Buffett's company reported income from investments through the insurance business of $3.6 billion, a 2.4% drop from the prior year. The value of stock holdings, including Buffett's "Big Four" portfolio of Wells Fargo, American Express , Coca-Cola and IBM was $122 billion at the end of 2016.
Despite the billionaire's famous skepticism about airlines, Berkshire added to its holdings with investments late last year in each of the four biggest U.S. carriers: American Airlines , United Continental , Southwest and Delta .
The company now has a $2.1 billion stake in American, a $3.02 billion investment in Delta, a $2.53 billion stake in Southwest and a $2.16 billion holding in United.
The amounts are high enough to make Buffett rethink his criticisms of carriers jacking up prices for travel to Omaha for Berkshire's annual meeting, scheduled this year for May 6.
"I must admit I have developed some tolerance, bordering on enthusiasm, for that practice now that Berkshire has made large investments in America's four major carriers," he wrote.
In the underwriting portion of Berkshire's insurance business, the company posted a net gain of $1.37 billion, up 18% from a year ago, bolstered by Berkshire Hathaway Reinsurance and auto-insurer Geico.
Earned premiums at the business, known for its talking-gecko TV commercials, rose 12% to $25.5 billion, fueling a pre-tax underwriting gain of $462 million.
Overall, the frequency of claims was little changed from the year before, executives said, and premium increases helped make up for an increase in storm-related losses.
Recent reinsurance contracts will likely be a positive for the company moving forward, CFRA's Seifert said in a note to clients before Berkshire's report.
Earlier in January, Berkshire's subsidiary National Indemnity entered into a $1.5 billion reinsurance agreement with Hartford Financial Services Group . Also last month, AIG agreed to pay $9.8 billion for reinsurance coverage from Berkshire, which showed the company's strength in that market.
Revenue in manufacturing surged 29% to $46.5 billion, benefiting from the purchases of aerospace equipment-maker Precision Castparts and battery manufacturer Duracell in 2016. Berkshire paid $32.7 billion for Precision Castparts, the largest purchase in its history.
At Burlington Northern Santa Fe, one of the largest railroads in North America and a major acquisition for Buffett years earlier, revenue fell 9.7% to $19.8 billion as total carloads dropped.
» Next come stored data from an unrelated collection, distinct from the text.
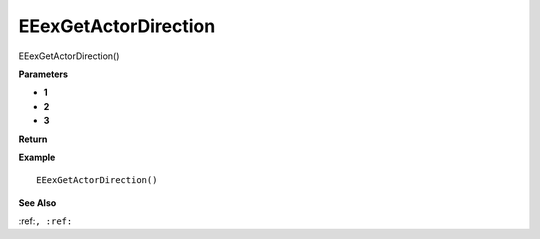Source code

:.. _EEexGetActorDirection:

===================================
EEexGetActorDirection 
===================================

EEexGetActorDirection()



**Parameters**

* **1**
* **2**
* **3**


**Return**


**Example**

::

   EEexGetActorDirection()

**See Also**

:ref:``, :ref:`` 

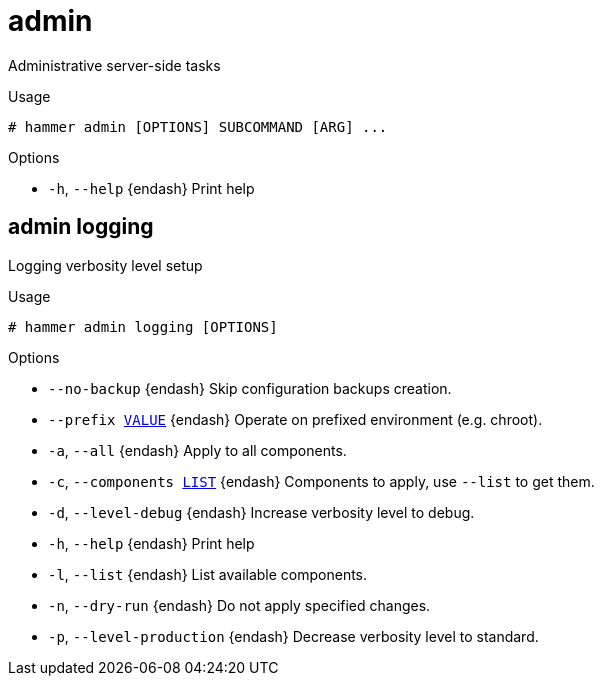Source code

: [id="hammer-admin"]
= admin

Administrative server-side tasks

.Usage
----
# hammer admin [OPTIONS] SUBCOMMAND [ARG] ...
----



.Options
* `-h`, `--help` {endash} Print help



[id="hammer-admin-logging"]
== admin logging

Logging verbosity level setup

.Usage
----
# hammer admin logging [OPTIONS]
----

.Options
* `--no-backup` {endash} Skip configuration backups creation.
* `--prefix xref:hammer-option-details-value[VALUE]` {endash} Operate on prefixed environment (e.g. chroot).
* `-a`, `--all` {endash} Apply to all components.
* `-c`, `--components xref:hammer-option-details-list[LIST]` {endash} Components to apply, use `--list` to get them.
* `-d`, `--level-debug` {endash} Increase verbosity level to debug.
* `-h`, `--help` {endash} Print help
* `-l`, `--list` {endash} List available components.
* `-n`, `--dry-run` {endash} Do not apply specified changes.
* `-p`, `--level-production` {endash} Decrease verbosity level to standard.


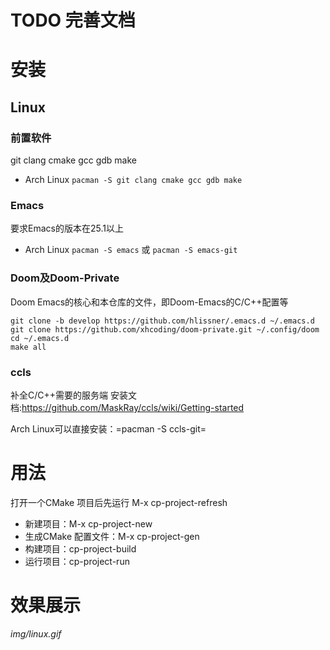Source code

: * TODO 完善文档
* 安装
** Linux
*** 前置软件
git clang cmake gcc gdb make
- Arch Linux =pacman -S git clang cmake gcc gdb make=
*** Emacs
要求Emacs的版本在25.1以上
- Arch Linux =pacman -S emacs= 或 =pacman -S emacs-git=
*** Doom及Doom-Private
Doom Emacs的核心和本仓库的文件，即Doom-Emacs的C/C++配置等
#+BEGIN_SRC shell
git clone -b develop https://github.com/hlissner/.emacs.d ~/.emacs.d
git clone https://github.com/xhcoding/doom-private.git ~/.config/doom
cd ~/.emacs.d
make all
#+END_SRC

*** ccls
补全C/C++需要的服务端
安装文档:https://github.com/MaskRay/ccls/wiki/Getting-started

Arch Linux可以直接安装：=pacman -S ccls-git=


* 用法
打开一个CMake 项目后先运行 M-x cp-project-refresh
- 新建项目：M-x cp-project-new
- 生成CMake 配置文件：M-x cp-project-gen
- 构建项目：cp-project-build
- 运行项目：cp-project-run
* 效果展示
[[img/linux.gif]]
The largest decline was in coal shipments, the company said, caused in part by increasing competition for the fuel's customers from natural gas providers.
Revenue from industrial-product transportation, meanwhile, dropped 14% to $4.8 billion, primarily due to fewer petroleum-related shipments amid lower oil prices.
Crude oil is trading at about half its 2014 high of $107. Even though the commodity has pared some of a decline that topped 70% at its worst, the drop has had broad effects on the U.S. economy, curbing U.S. oil production and slicing profits for energy firms and their suppliers.